下面我们看看源码执行过程,看注释就能很明白,首先清 除测量尺寸的标识。接着将重新测量自己的尺寸,即调用onMeasure()方法。最后是判断测量尺寸大小的标识是否已经重新赋值,如果没有则不执行setMeasuredDimension()方法。方法结束。这个方法里面主要就是调用自己的onMeasure()方法,对自己的大小尺寸进行测量。下面来介绍onMeasure()方法。
ViewGroup中的onMeasure方法介绍
其实在ViewGroup类中并没有重写该方法,一般在他的子类中进行重写,比如LinearLayout、RelativeLayout,下面我们以Linearlayout来分析。LinearLayout中onMeasure方法源码如下:
- @Override
- protected void onMeasure(int widthMeasureSpec, int heightMeasureSpec) {
- if (mOrientation == VERTICAL) {
- measureVertical(widthMeasureSpec, heightMeasureSpec);
- } else {
- measureHorizontal(widthMeasureSpec, heightMeasureSpec);
- }
- }
注:通过源码我们可以知道,首先onMeasure会判断这个布局是纵向布局还是横向布局,即对应android:orientation=""属性。下面以纵向布局来分析,源码如下,有点长:
- /**
- * Measures the children when the orientation of this LinearLayout is set
- * to {@link #VERTICAL}.
- *
- * @param widthMeasureSpec Horizontal space requirements as imposed by the parent.
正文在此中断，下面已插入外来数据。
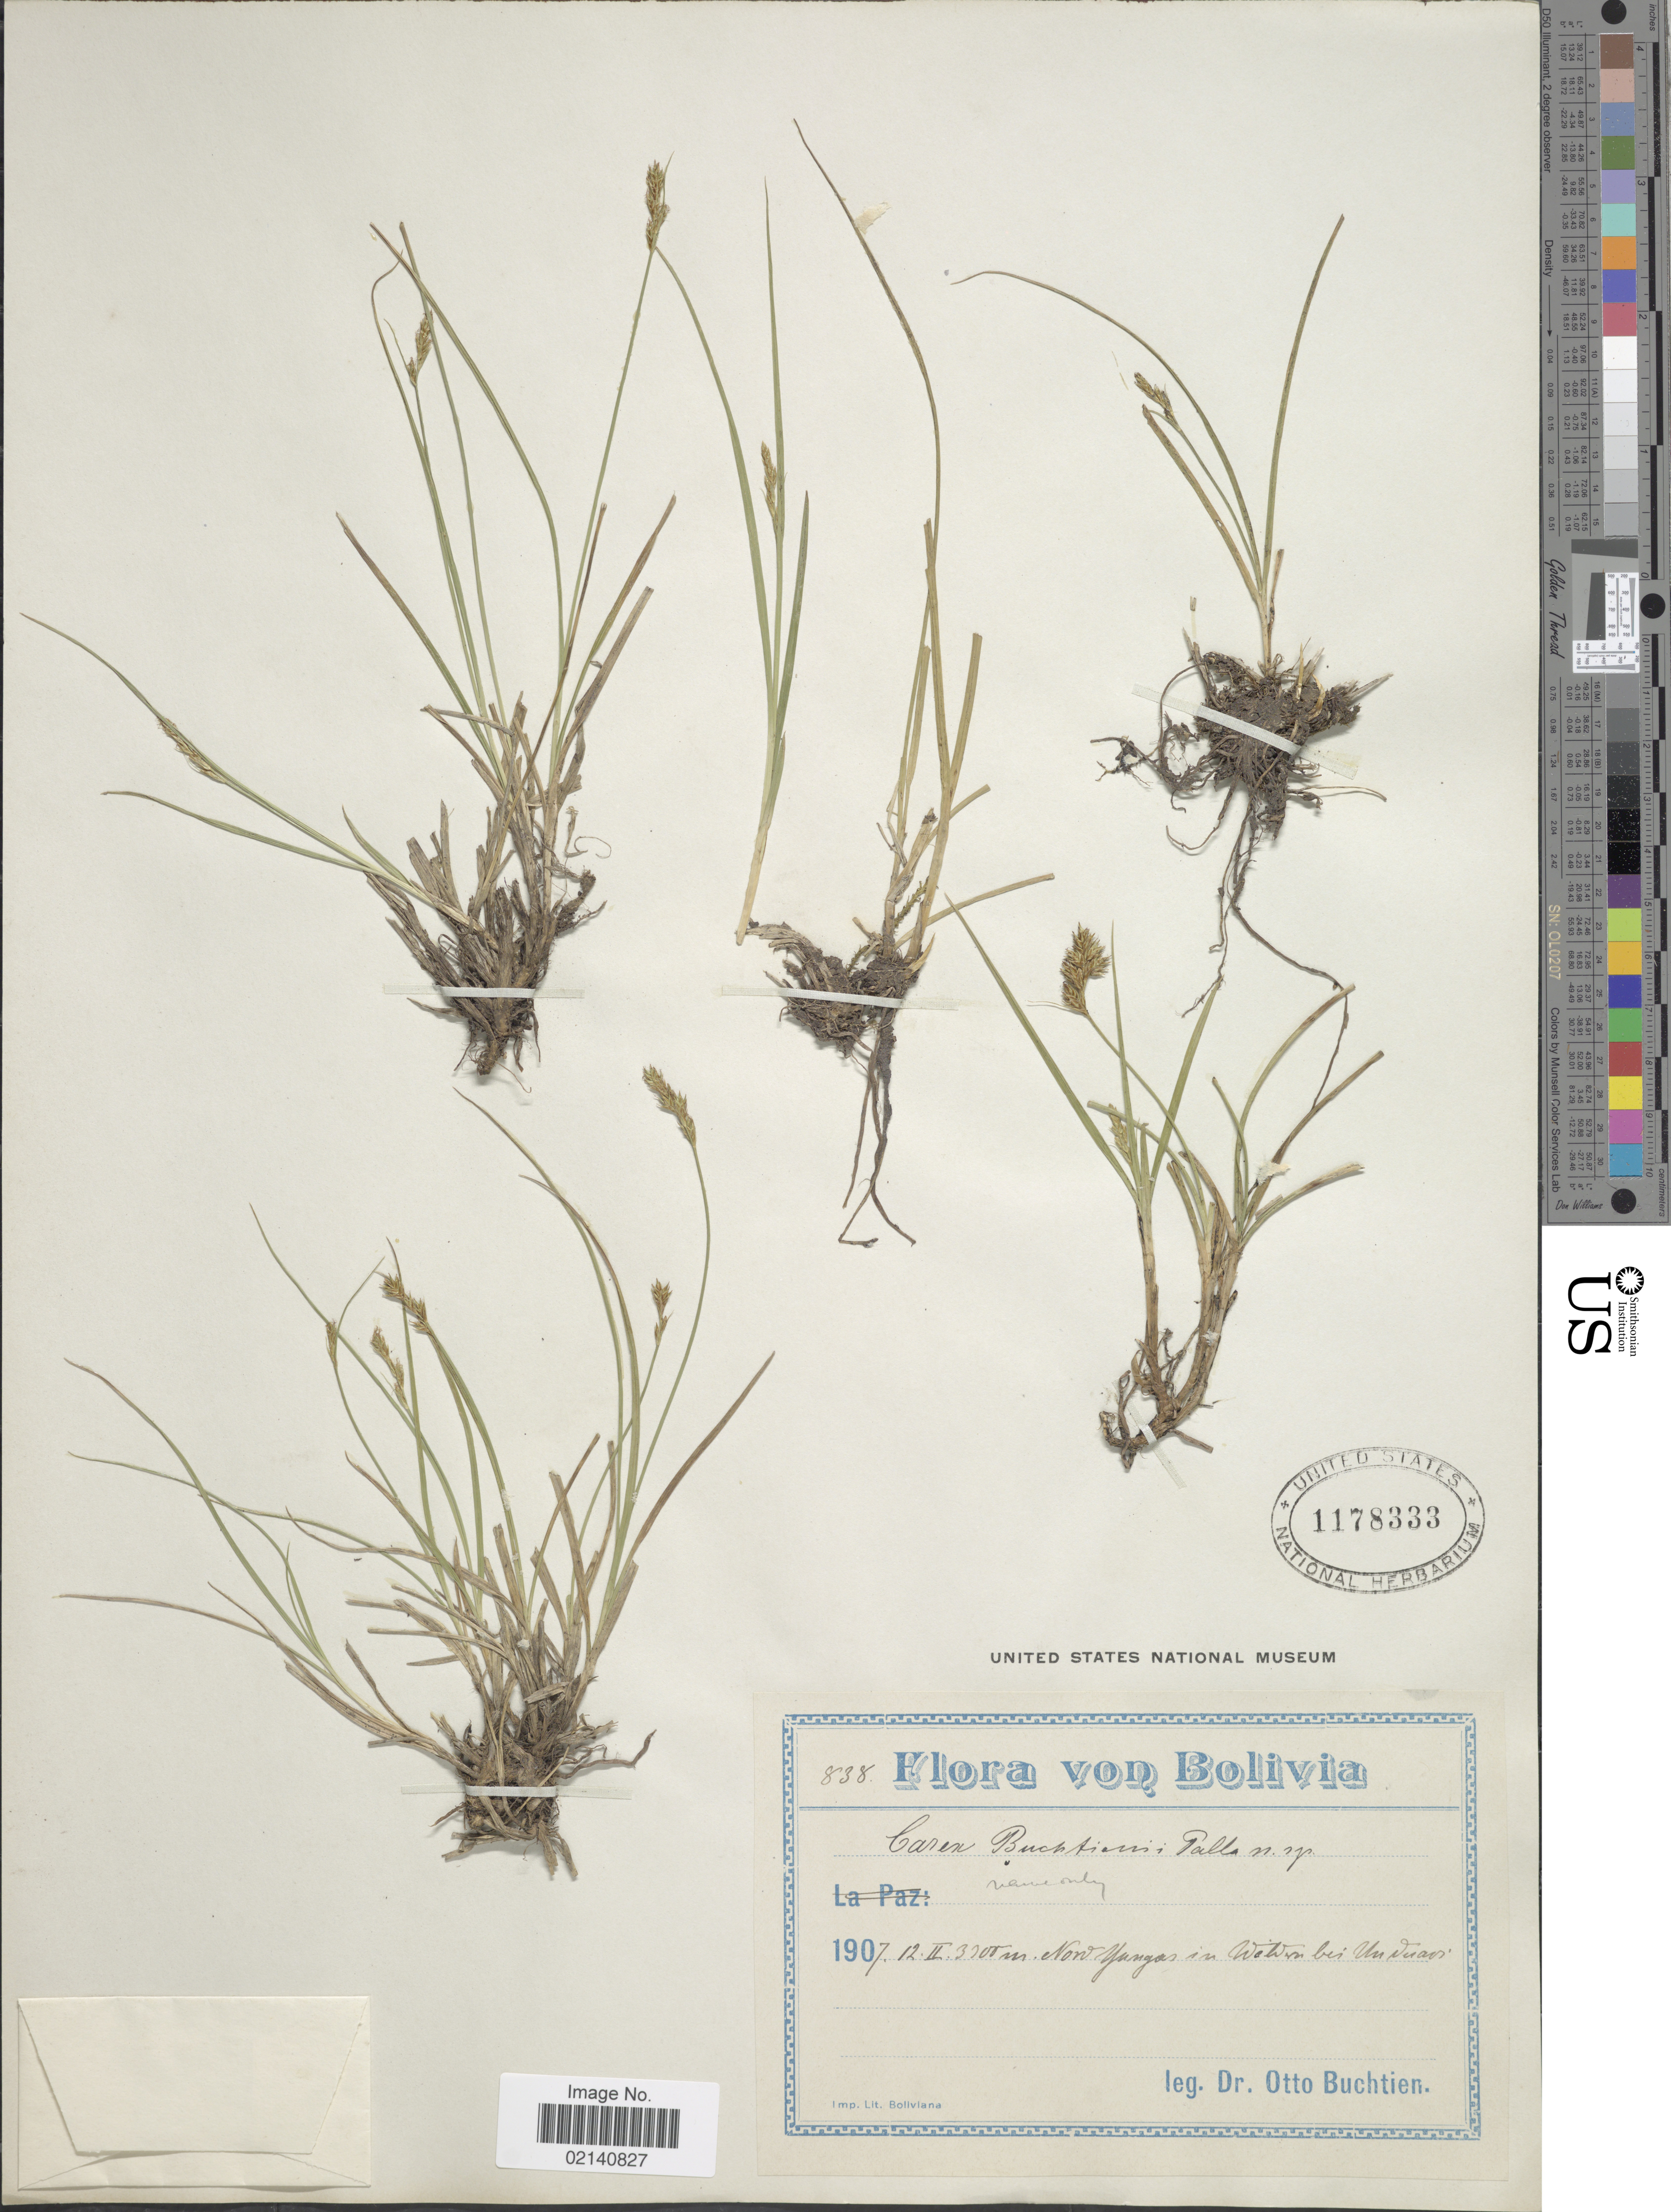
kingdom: Plantae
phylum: Tracheophyta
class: Liliopsida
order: Poales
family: Cyperaceae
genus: Carex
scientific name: Carex bonplandii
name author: Kunth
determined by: Strong, Mark T., (BOT), Smithsonian Institution - National Museum of Natural History (UNITED STATES)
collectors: O. Buchtien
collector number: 838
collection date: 1907-02-12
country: Bolivia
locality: Nord Yungas in Waldern bei Unduavi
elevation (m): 3300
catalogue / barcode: US 1178333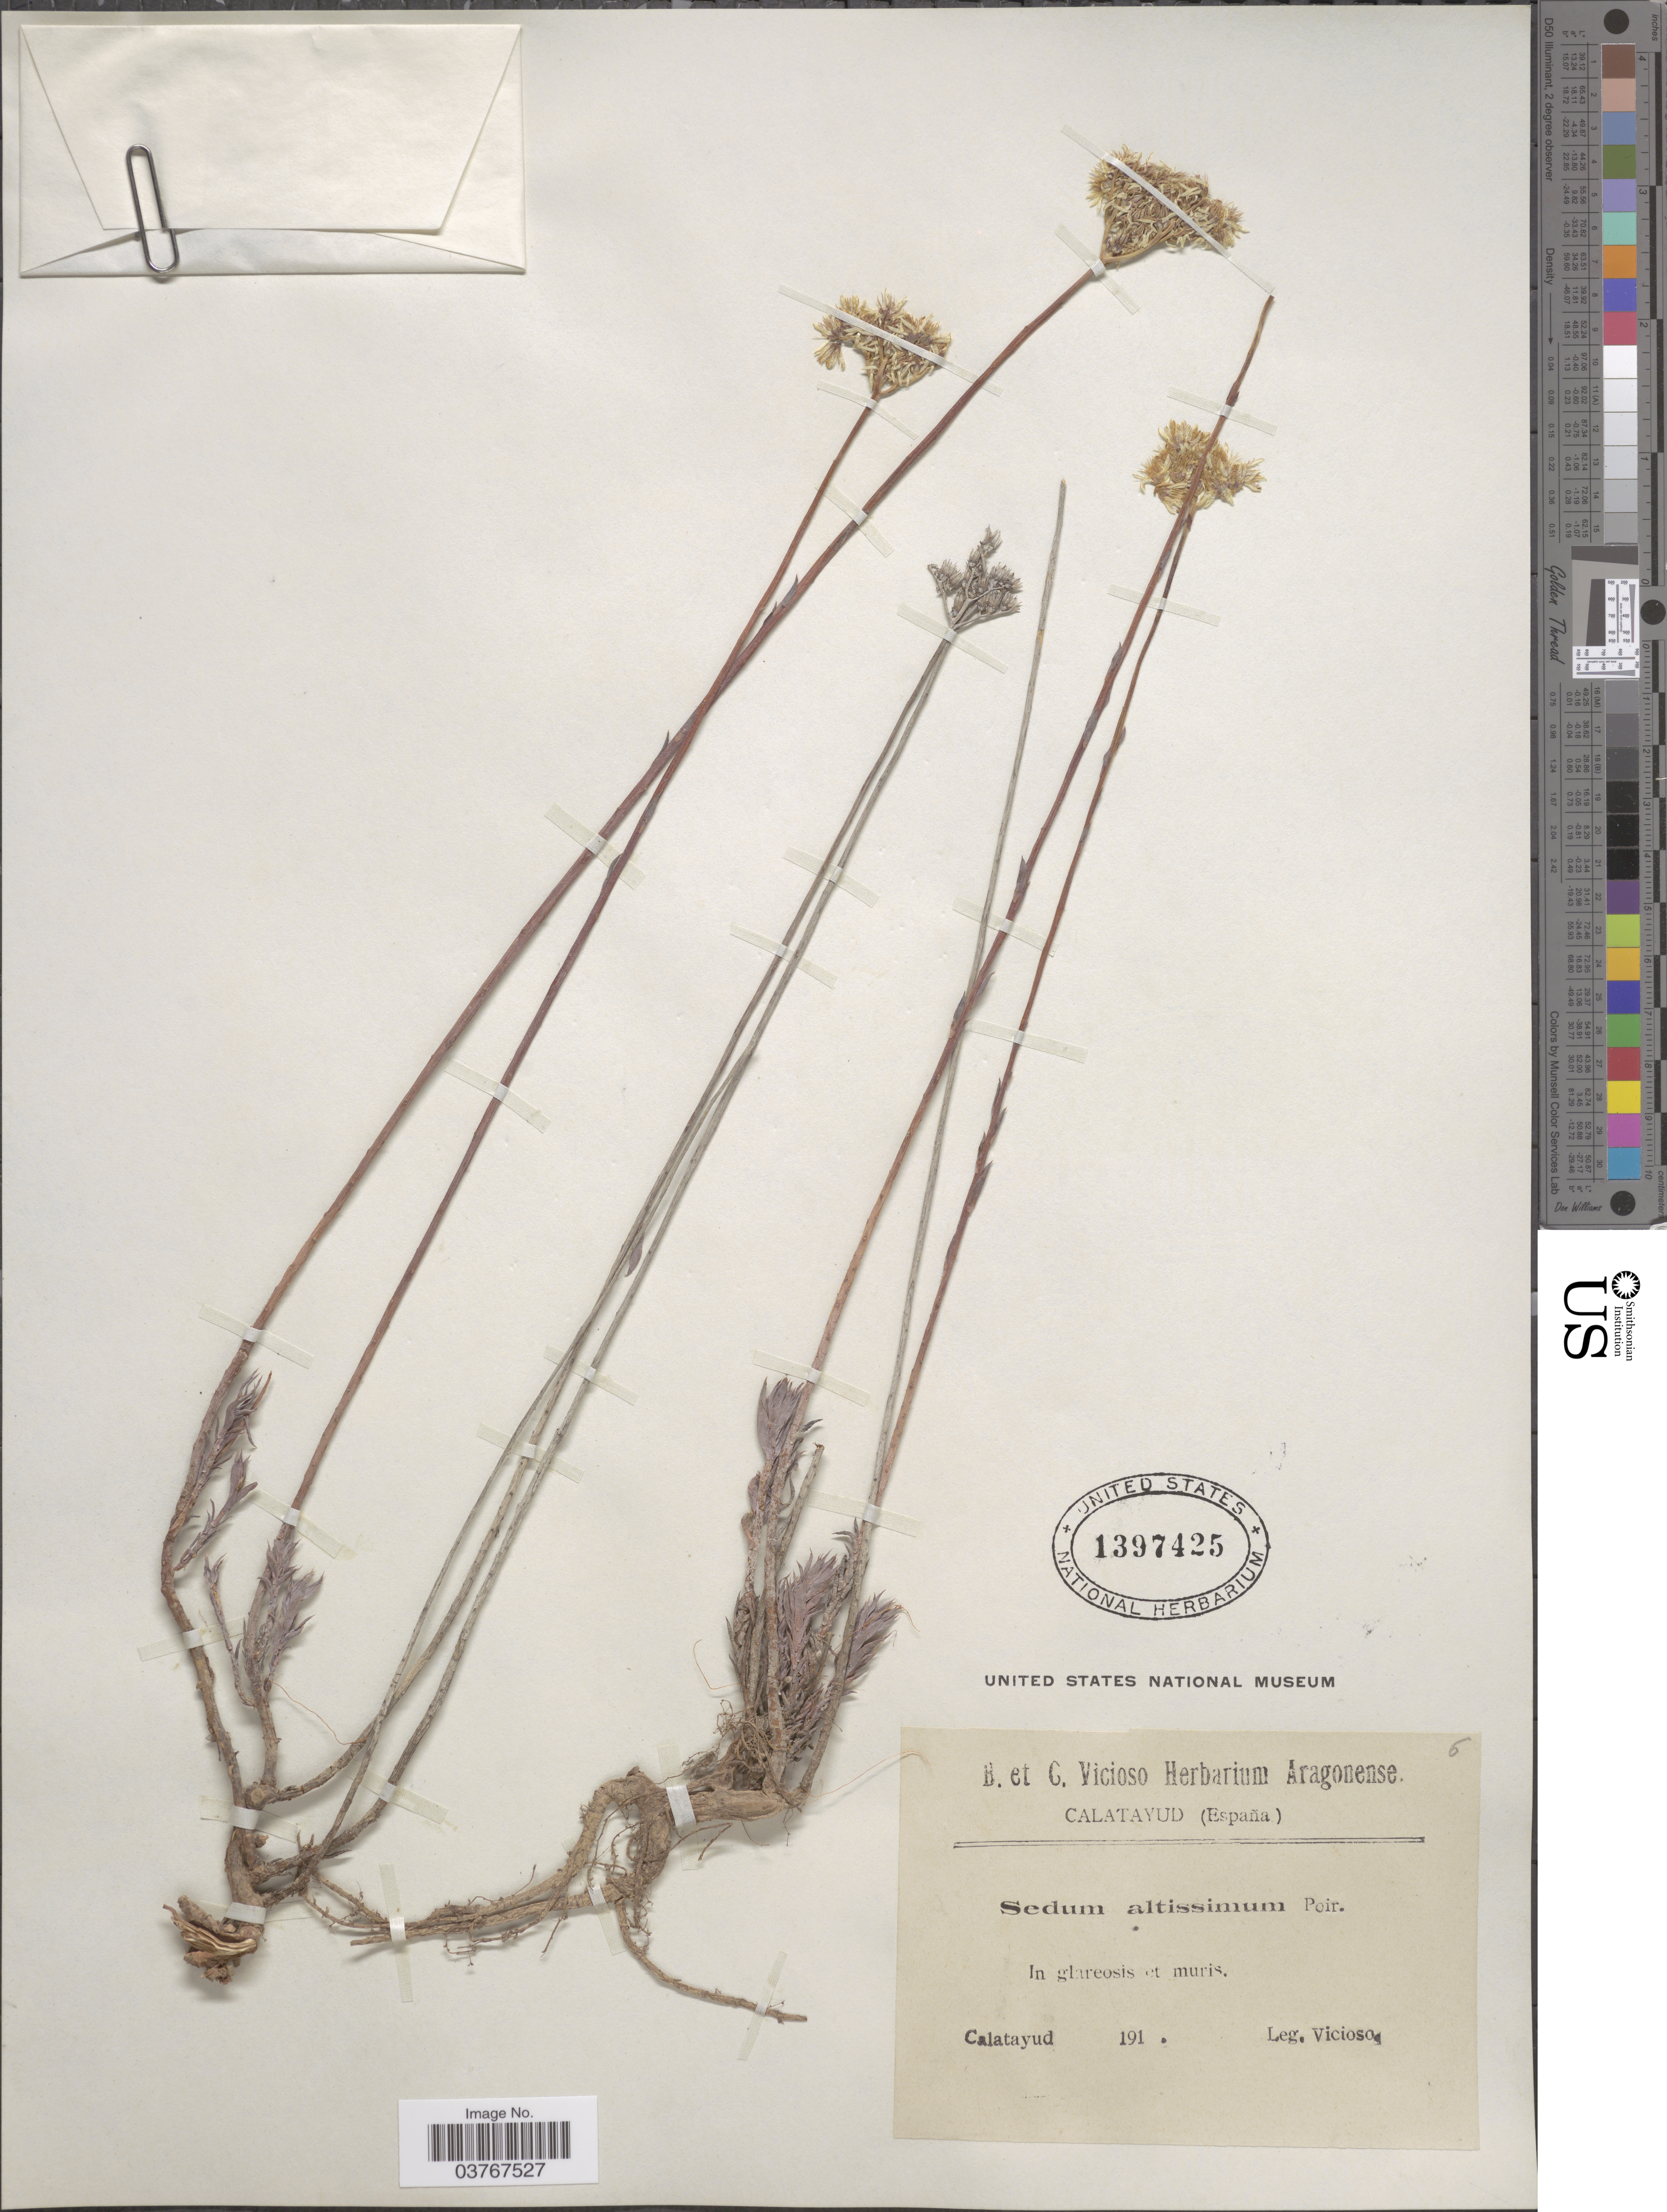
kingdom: Plantae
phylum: Tracheophyta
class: Magnoliopsida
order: Saxifragales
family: Crassulaceae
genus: Petrosedum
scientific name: Petrosedum sediforme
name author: (Jacq.) Grulich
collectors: Vicioso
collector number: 6?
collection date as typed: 191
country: Spain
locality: Calatayud. In glareosis et muris.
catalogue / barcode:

- * @param heightMeasureSpec Vertical space requirements as imposed by the parent.
- *
- * @see #getOrientation()
- * @see #setOrientation(int)
- * @see #onMeasure(int, int)
- */
- void measureVertical(int widthMeasureSpec, int heightMeasureSpec) {
- mTotalLength = 0;
- int maxWidth = 0;
- int alternativeMaxWidth = 0;
- int weightedMaxWidth = 0;
- boolean allFillParent = true;
- float totalWeight = 0;
- final int count = getVirtualChildCount();
- final int widthMode = MeasureSpec.getMode(widthMeasureSpec);
- final int heightMode = MeasureSpec.getMode(heightMeasureSpec);
- boolean matchWidth = false;
- final int baselineChildIndex = mBaselineAlignedChildIndex;
- final boolean useLargestChild = mUseLargestChild;
- int largestChildHeight = Integer.MIN_VALUE;
- // See how tall everyone is. Also remember max width.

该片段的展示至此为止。